This award was formally named “Coping with End of Life”. Our Excellence in Quality category names changed in 2020 to reflect the updates to our BC Health Quality Matrix. Visit our Categories and Criteria page to find out more.

Breaking the news of a loved one’s death is never easy, and BC Ambulance Service paramedics are increasingly being called upon to deliver notifications in the field, at the scene of a trauma, and in patients’ homes surrounded by family members. It is an intense professional experience that also requires compassionate care and patient confidentiality. This situation can be made even more difficult in rural communities where paramedics may know the patients or their family members personally.

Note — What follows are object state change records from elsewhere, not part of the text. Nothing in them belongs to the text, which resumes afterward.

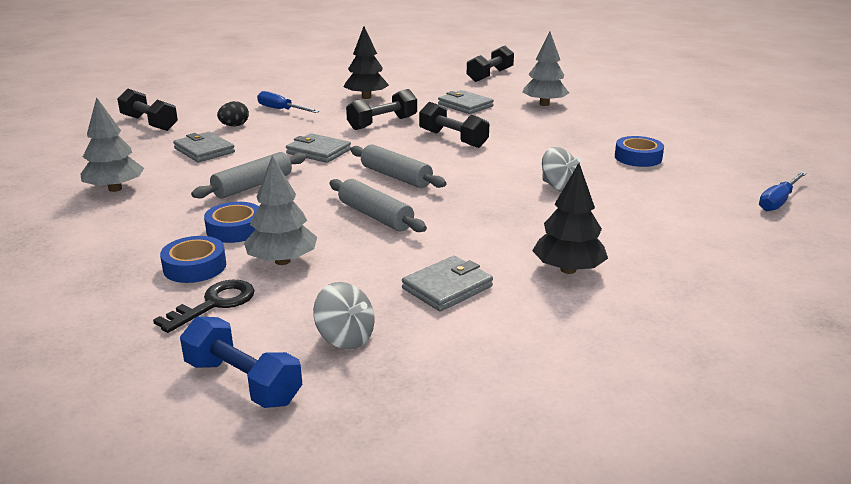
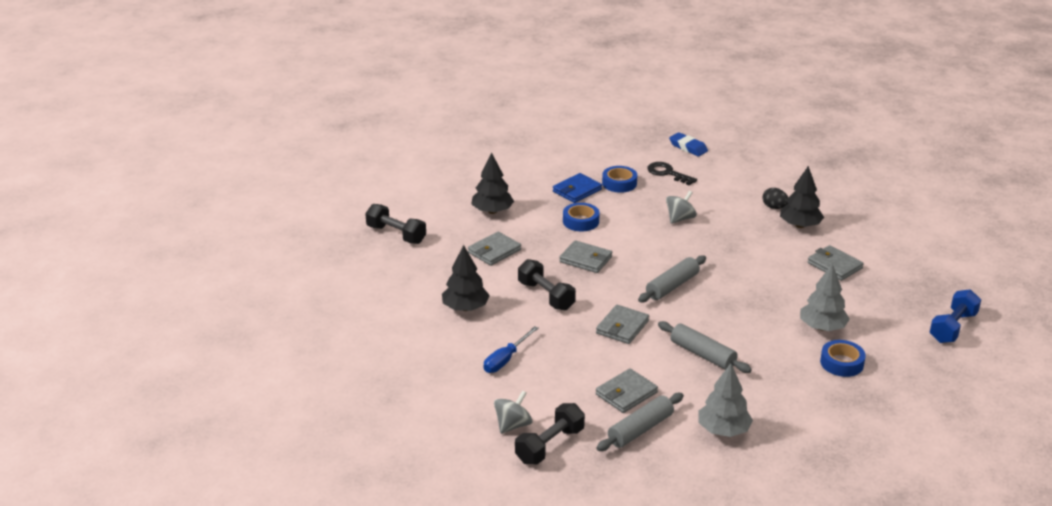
camera: 90 degrees left, 5 degrees up
black key [153,280,255,333] -> black key moved to [647,162,697,186]
blue tape [204,202,259,243] -> blue tape moved to [563,203,600,232]
black egg [217,101,249,126] -> black egg moved to [762,188,788,209]
grey spinning top [313,282,375,350] -> grey spinning top moved to [494,390,533,434]
grey rolling pin [329,179,427,232] -> grey rolling pin moved to [596,393,684,451]
black dumbbell [419,102,489,148] -> grey wallet [559,240,612,273]
grey tree [522,32,569,106] -> black tree [471,153,514,214]
blue screwdriver [759,172,807,211] -> blue eraser [669,132,708,156]
none -> blue wallet [553,173,602,203]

Members of the Emergency & Health Services Commission’s Clinical Education Development Team accepting their plaque from BCPSQC Chair Doug Cochrane at Health Talks
Members of the Emergency & Health Services Commission’s Clinical Education Development Team accepting their plaque from BCPSQC Chair Doug Cochrane at Health Talks

But until recently, primary care paramedics throughout the province did not have any training on how to deliver or deal with death notifications and how to care for the family members that are being notified.

In June 2011, the Clinical Education program within the Emergency and Health Services Commission began developing an educational course with the BC Ambulance Service and external agencies, including Mothers Against Drunk Driving of Canada. The Dealing with Death and Dying course provides paramedics and emergency medical responders with processes and tools for sharing the news of a loved one’s passing with his or her family members. This helps family members begin the grieving process and helps paramedics and emergency medical responders, as health care professionals, cope with the trauma of losing a patient.

Every primary care paramedic and emergency medical responder will be taking the course as part of a yearly requirement towards 24 hours of continuing medical education. Course content was developed through feedback from focus groups and interviews with paramedics and it incorporates role-playing and realistic videos.

Qualitative feedback on this program attests to its effectiveness. In evaluations after taking the course, participants have said it “gives a better understanding of being human in a professional practice,” and “I will be much more confident in dealing with one of the most difficult situations for us to be in.”

The EHSC and BC Ambulance Service are already fielding inquiries from across North America regarding the course’s availability and the course’s development team is freely offering advice, outlines, materials and training components.